In jedem Ort des Kreises Euskirchen gibt es einen AED und gibt es Menschen, die sich trauen, ihn zu benutzen.

Ein gutes Gerät ist für brutto etwa 1.500 EUR zu bekommen. Dazugerechnet werden muss noch ein Schutz- oder Überwachungsschrank, um das Gerät wetterfest zu installieren. Dieser ist mit Heizung und Alarm schon für brutto etwa 600 EUR zu haben. Der Standort des Gerätes könnte die Außenwand des Feuerwehrgerätehauses, einer Rettungswache oder einer DRK- oder Malteserunterkunft sein. Wie ich die jeweiligen Kollegen dort einschätze, wird die Montage in Eigenleistung erbracht.

Lasst es uns anpacken...

Jeder Haushalt des Ortes gibt 13 EUR. Wo es nicht reicht, werden Gelder aus größeren Orten der gleichen Gemeinde zusammen gelegt. Unter 200 Haushalte sollten für die Anschaffung eines AED inklusive Schutz- und Überwachungsschrank reichen.

Und natürlich müssen sich auch interessierte Menschen in Herz-Lungen-Wiederbelebung ausbilden lassen. Und das muss durch engagierte Helferinnen und Helfer erfolgen. In dem Ort, in dem ich lebe, bin ich gerne bereit dazu. Und jetzt bin ich erst einmal gespannt auf Rückmeldungen...

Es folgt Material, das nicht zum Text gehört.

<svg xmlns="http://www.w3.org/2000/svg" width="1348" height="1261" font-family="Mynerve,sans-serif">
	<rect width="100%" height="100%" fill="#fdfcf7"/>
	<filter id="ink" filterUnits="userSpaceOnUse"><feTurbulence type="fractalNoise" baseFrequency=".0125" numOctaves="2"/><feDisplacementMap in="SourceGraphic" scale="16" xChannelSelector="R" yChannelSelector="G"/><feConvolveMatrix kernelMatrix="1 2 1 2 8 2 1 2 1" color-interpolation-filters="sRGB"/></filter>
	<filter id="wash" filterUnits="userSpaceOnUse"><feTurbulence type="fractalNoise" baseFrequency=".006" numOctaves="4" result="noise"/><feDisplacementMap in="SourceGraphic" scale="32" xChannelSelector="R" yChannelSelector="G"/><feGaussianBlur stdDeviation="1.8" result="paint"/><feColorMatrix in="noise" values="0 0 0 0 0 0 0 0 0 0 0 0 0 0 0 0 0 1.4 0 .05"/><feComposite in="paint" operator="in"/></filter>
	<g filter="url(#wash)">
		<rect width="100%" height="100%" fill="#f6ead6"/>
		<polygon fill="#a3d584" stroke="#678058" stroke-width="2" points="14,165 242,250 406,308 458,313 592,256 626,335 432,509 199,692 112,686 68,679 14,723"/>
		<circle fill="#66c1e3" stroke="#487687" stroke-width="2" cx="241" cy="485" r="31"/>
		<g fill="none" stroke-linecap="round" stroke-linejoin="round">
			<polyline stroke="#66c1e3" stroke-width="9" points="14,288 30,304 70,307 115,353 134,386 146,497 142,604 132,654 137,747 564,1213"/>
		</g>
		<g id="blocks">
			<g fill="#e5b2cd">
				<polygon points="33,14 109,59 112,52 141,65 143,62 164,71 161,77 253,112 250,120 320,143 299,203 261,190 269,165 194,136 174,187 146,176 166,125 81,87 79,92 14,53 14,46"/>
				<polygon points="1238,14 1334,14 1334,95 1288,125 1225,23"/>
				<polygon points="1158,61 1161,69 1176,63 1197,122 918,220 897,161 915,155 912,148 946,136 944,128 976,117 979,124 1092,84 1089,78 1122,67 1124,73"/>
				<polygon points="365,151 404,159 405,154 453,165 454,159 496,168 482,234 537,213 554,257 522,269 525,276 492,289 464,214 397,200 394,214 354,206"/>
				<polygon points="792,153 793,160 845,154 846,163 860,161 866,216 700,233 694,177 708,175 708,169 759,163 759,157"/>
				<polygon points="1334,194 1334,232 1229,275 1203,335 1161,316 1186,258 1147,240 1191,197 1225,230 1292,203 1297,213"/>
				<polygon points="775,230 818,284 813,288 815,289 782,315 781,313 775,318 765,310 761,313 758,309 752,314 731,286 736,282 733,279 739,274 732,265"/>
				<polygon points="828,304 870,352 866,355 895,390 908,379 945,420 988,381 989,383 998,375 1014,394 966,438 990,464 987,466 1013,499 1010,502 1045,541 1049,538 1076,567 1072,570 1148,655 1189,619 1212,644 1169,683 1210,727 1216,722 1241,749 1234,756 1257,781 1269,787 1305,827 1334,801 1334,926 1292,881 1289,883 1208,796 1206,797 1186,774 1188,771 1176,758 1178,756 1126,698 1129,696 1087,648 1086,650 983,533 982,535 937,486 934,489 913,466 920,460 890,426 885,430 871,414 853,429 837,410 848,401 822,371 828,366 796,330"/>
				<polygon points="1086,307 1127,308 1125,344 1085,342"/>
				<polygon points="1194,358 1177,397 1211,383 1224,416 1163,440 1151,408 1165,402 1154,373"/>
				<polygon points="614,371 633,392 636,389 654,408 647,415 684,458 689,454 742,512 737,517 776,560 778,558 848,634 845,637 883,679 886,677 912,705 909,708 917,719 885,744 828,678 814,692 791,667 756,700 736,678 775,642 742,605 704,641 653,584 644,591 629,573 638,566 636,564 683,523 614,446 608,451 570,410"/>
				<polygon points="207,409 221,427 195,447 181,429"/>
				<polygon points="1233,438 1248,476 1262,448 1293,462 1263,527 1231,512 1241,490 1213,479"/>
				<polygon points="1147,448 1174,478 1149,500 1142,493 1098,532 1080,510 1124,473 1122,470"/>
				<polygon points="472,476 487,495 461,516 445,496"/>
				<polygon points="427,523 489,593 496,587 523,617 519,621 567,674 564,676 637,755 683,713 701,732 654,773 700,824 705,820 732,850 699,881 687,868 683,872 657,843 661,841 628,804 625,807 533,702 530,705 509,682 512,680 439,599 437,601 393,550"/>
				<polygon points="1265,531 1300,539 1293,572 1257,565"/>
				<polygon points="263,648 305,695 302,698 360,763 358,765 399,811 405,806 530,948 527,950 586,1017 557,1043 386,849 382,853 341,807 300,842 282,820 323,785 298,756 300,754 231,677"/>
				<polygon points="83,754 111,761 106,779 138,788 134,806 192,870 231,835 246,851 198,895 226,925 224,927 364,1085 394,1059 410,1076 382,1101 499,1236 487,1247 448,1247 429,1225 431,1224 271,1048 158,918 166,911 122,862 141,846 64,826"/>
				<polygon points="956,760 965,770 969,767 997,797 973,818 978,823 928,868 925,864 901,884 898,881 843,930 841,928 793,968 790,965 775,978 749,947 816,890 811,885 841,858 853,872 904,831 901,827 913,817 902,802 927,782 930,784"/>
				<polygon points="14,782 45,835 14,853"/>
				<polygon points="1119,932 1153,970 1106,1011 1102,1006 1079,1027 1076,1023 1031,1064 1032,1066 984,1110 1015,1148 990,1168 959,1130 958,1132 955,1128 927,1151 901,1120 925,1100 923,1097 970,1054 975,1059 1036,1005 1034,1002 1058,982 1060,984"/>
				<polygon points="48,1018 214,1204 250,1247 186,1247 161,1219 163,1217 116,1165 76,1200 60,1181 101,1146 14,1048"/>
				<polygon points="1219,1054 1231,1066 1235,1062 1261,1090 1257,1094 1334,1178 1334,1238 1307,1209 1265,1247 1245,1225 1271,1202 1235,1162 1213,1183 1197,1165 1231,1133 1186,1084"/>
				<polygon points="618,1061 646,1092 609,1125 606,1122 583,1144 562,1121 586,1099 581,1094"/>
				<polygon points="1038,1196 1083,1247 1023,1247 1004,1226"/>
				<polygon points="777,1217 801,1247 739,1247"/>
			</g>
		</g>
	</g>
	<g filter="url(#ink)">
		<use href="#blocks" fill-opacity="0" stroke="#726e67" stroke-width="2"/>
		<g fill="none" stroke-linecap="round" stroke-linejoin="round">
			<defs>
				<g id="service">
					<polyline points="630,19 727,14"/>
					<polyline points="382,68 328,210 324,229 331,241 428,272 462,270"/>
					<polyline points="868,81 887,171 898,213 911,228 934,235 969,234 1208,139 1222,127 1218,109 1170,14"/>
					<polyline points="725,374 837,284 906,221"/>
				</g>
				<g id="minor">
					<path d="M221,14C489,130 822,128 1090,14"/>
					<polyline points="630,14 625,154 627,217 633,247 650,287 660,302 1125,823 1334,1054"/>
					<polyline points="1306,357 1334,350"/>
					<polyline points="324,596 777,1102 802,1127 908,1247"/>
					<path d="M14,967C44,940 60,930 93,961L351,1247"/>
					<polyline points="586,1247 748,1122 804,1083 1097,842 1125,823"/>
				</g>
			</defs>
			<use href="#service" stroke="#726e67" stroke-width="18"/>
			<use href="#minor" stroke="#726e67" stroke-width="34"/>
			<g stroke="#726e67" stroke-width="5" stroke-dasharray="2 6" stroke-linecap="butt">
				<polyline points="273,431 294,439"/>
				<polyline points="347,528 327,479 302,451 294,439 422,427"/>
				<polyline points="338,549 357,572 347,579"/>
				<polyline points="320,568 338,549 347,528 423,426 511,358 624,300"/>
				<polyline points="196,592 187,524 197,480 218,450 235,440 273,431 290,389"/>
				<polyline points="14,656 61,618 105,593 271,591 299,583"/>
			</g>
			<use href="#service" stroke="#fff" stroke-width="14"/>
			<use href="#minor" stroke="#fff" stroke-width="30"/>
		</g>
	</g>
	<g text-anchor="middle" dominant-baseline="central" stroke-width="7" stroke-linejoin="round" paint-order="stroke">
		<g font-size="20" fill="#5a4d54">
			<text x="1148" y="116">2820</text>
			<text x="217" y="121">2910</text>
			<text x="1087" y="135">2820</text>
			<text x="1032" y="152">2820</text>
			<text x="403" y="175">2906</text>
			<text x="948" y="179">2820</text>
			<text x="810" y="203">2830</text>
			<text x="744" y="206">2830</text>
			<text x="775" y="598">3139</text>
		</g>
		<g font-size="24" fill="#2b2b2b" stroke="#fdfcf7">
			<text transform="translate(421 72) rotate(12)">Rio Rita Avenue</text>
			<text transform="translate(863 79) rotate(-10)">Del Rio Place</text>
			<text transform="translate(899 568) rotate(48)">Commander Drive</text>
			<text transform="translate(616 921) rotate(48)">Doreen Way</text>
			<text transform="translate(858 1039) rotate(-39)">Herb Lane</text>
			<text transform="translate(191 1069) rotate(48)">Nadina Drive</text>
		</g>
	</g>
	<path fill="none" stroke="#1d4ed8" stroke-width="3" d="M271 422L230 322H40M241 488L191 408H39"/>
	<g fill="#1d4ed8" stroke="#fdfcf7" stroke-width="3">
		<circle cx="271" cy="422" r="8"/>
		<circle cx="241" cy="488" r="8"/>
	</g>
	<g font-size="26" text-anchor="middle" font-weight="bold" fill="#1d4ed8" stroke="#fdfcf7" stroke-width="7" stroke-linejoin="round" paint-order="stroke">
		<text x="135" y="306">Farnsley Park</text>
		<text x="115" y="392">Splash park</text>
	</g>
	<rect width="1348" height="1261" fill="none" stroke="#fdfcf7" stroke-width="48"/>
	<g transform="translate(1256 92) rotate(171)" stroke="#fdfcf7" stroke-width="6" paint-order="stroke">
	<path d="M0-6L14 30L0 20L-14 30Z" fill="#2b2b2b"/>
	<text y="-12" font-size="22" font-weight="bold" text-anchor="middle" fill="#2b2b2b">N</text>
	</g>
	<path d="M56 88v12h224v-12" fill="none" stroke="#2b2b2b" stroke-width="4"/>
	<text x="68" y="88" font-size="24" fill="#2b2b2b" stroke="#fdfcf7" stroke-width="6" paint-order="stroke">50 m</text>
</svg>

Unterstützung naht aus der Luft

(Foto dpa)

Friedrich Nölle vom Verein Definetz stellte bereits im August 2013 auf einer Pressekonferenz das Projekt "Drohnen können Leben retten" vor. Mit ihrem Smartphone sollen Ersthelfer über eine spezielle APP eine Drohne anfordern können, die dann den AED bringt. Das System kann vor allem für ländliche und schwer zugängliche Einsatzgebiete sinnvoll sein. Weitere Informationen finden sich auf der eigens dafür eingerichteten Internet-Site Defikopter.

Um die Welt zu verändern, muss man Visionen haben.